====== Records for this task
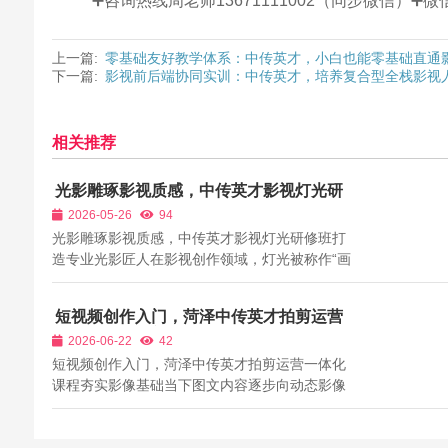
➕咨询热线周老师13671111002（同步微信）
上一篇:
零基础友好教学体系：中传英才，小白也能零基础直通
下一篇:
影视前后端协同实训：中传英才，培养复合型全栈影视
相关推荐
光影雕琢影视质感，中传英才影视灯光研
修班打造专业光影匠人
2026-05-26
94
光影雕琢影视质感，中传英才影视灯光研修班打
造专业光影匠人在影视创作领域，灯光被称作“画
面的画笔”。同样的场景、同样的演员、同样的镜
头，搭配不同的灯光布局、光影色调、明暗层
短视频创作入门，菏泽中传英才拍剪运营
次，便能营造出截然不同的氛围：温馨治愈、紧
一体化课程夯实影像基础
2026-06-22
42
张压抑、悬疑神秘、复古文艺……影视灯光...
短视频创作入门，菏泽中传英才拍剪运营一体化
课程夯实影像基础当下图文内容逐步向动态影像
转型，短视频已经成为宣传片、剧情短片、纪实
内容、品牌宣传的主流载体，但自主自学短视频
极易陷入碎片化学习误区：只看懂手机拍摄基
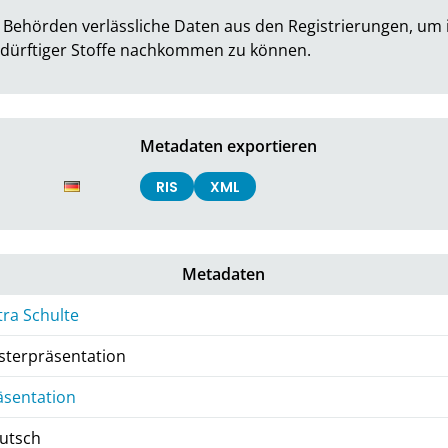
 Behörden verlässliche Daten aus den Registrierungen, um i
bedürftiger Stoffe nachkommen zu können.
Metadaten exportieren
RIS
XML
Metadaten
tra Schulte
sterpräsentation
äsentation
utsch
============
====== Records for this task
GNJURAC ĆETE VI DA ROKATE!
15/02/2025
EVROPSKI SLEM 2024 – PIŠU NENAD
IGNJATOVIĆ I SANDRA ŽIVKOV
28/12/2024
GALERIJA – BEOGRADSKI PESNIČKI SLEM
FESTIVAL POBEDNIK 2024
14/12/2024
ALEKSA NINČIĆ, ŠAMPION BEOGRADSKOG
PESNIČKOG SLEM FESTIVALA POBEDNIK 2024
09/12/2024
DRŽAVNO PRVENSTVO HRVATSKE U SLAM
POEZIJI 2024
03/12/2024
============
====== Records for this task
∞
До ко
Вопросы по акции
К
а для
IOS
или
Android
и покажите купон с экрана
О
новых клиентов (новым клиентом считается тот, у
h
============
About this task – Using the records above, give the count of lines with the word "SLEM", and write nothing more.

Solution to this exercise – 3